Exercise goal: In the lines of data below, replace every "সমিতির" with "সংগঠনের" and reproduce everything else unchanged.
↓↓↓
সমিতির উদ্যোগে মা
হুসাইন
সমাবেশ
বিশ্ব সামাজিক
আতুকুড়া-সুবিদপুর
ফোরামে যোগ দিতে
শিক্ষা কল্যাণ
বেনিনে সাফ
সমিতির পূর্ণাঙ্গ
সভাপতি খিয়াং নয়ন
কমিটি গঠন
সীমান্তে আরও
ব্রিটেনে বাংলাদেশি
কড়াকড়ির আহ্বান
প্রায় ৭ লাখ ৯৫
↑↑↑
Response area:
সংগঠনের উদ্যোগে মা
হুসাইন
সমাবেশ
বিশ্ব সামাজিক
আতুকুড়া-সুবিদপুর
ফোরামে যোগ দিতে
শিক্ষা কল্যাণ
বেনিনে সাফ
সংগঠনের পূর্ণাঙ্গ
সভাপতি খিয়াং নয়ন
কমিটি গঠন
সীমান্তে আরও
ব্রিটেনে বাংলাদেশি
কড়াকড়ির আহ্বান
প্রায় ৭ লাখ ৯৫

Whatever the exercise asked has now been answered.